Collection entries:
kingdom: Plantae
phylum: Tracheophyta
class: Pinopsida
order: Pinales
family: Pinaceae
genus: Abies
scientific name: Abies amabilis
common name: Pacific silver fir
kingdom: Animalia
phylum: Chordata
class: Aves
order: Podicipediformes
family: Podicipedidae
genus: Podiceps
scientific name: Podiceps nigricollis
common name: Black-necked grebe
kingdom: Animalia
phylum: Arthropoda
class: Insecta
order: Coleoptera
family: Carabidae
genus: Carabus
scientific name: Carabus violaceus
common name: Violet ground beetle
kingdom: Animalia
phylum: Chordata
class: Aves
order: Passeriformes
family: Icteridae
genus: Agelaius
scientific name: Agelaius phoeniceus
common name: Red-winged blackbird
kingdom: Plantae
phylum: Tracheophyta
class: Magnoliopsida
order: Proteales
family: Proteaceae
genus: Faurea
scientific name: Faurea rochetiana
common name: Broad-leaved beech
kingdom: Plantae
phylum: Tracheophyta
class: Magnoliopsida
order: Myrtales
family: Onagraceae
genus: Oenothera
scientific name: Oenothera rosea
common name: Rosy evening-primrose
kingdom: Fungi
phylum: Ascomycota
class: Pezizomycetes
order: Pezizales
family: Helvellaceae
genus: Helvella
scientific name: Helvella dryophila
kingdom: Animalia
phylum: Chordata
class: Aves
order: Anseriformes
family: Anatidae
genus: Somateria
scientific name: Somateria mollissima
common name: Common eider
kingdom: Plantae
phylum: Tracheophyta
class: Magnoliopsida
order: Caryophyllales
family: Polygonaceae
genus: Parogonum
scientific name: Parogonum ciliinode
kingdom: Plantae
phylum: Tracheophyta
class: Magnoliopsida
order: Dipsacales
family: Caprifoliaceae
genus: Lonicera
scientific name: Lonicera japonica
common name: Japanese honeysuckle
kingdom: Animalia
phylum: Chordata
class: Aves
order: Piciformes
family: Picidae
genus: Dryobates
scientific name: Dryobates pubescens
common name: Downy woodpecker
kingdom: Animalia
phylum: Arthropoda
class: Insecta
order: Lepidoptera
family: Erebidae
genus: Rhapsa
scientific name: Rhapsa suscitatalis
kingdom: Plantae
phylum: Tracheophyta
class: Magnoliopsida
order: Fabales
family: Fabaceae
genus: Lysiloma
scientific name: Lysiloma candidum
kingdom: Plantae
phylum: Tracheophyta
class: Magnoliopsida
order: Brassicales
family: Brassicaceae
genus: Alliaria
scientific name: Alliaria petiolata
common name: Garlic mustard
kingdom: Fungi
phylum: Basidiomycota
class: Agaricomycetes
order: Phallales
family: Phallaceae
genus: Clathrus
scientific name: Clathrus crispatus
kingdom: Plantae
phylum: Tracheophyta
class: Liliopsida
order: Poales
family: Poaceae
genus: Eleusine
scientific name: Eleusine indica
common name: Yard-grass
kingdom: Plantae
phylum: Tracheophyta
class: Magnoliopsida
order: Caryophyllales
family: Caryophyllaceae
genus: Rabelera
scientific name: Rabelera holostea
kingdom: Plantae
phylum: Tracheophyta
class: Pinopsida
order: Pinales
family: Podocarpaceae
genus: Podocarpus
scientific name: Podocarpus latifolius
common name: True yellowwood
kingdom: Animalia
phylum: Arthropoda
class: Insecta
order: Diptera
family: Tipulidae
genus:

#### Goal of the exercise
Turn the lines of all the items above into a single numbered list, leaving out any blank lines.

#### The answer
1. kingdom: Plantae
2. phylum: Tracheophyta
3. class: Pinopsida
4. order: Pinales
5. family: Pinaceae
6. genus: Abies
7. scientific name: Abies amabilis
8. common name: Pacific silver fir
9. kingdom: Animalia
10. phylum: Chordata
11. class: Aves
12. order: Podicipediformes
13. family: Podicipedidae
14. genus: Podiceps
15. scientific name: Podiceps nigricollis
16. common name: Black-necked grebe
17. kingdom: Animalia
18. phylum: Arthropoda
19. class: Insecta
20. order: Coleoptera
21. family: Carabidae
22. genus: Carabus
23. scientific name: Carabus violaceus
24. common name: Violet ground beetle
25. kingdom: Animalia
26. phylum: Chordata
27. class: Aves
28. order: Passeriformes
29. family: Icteridae
30. genus: Agelaius
31. scientific name: Agelaius phoeniceus
32. common name: Red-winged blackbird
33. kingdom: Plantae
34. phylum: Tracheophyta
35. class: Magnoliopsida
36. order: Proteales
37. family: Proteaceae
38. genus: Faurea
39. scientific name: Faurea rochetiana
40. common name: Broad-leaved beech
41. kingdom: Plantae
42. phylum: Tracheophyta
43. class: Magnoliopsida
44. order: Myrtales
45. family: Onagraceae
46. genus: Oenothera
47. scientific name: Oenothera rosea
48. common name: Rosy evening-primrose
49. kingdom: Fungi
50. phylum: Ascomycota
51. class: Pezizomycetes
52. order: Pezizales
53. family: Helvellaceae
54. genus: Helvella
55. scientific name: Helvella dryophila
56. kingdom: Animalia
57. phylum: Chordata
58. class: Aves
59. order: Anseriformes
60. family: Anatidae
61. genus: Somateria
62. scientific name: Somateria mollissima
63. common name: Common eider
64. kingdom: Plantae
65. phylum: Tracheophyta
66. class: Magnoliopsida
67. order: Caryophyllales
68. family: Polygonaceae
69. genus: Parogonum
70. scientific name: Parogonum ciliinode
71. kingdom: Plantae
72. phylum: Tracheophyta
73. class: Magnoliopsida
74. order: Dipsacales
75. family: Caprifoliaceae
76. genus: Lonicera
77. scientific name: Lonicera japonica
78. common name: Japanese honeysuckle
79. kingdom: Animalia
80. phylum: Chordata
81. class: Aves
82. order: Piciformes
83. family: Picidae
84. genus: Dryobates
85. scientific name: Dryobates pubescens
86. common name: Downy woodpecker
87. kingdom: Animalia
88. phylum: Arthropoda
89. class: Insecta
90. order: Lepidoptera
91. family: Erebidae
92. genus: Rhapsa
93. scientific name: Rhapsa suscitatalis
94. kingdom: Plantae
95. phylum: Tracheophyta
96. class: Magnoliopsida
97. order: Fabales
98. family: Fabaceae
99. genus: Lysiloma
100. scientific name: Lysiloma candidum
101. kingdom: Plantae
102. phylum: Tracheophyta
103. class: Magnoliopsida
104. order: Brassicales
105. family: Brassicaceae
106. genus: Alliaria
107. scientific name: Alliaria petiolata
108. common name: Garlic mustard
109. kingdom: Fungi
110. phylum: Basidiomycota
111. class: Agaricomycetes
112. order: Phallales
113. family: Phallaceae
114. genus: Clathrus
115. scientific name: Clathrus crispatus
116. kingdom: Plantae
117. phylum: Tracheophyta
118. class: Liliopsida
119. order: Poales
120. family: Poaceae
121. genus: Eleusine
122. scientific name: Eleusine indica
123. common name: Yard-grass
124. kingdom: Plantae
125. phylum: Tracheophyta
126. class: Magnoliopsida
127. order: Caryophyllales
128. family: Caryophyllaceae
129. genus: Rabelera
130. scientific name: Rabelera holostea
131. kingdom: Plantae
132. phylum: Tracheophyta
133. class: Pinopsida
134. order: Pinales
135. family: Podocarpaceae
136. genus: Podocarpus
137. scientific name: Podocarpus latifolius
138. common name: True yellowwood
139. kingdom: Animalia
140. phylum: Arthropoda
141. class: Insecta
142. order: Diptera
143. family: Tipulidae
144. genus:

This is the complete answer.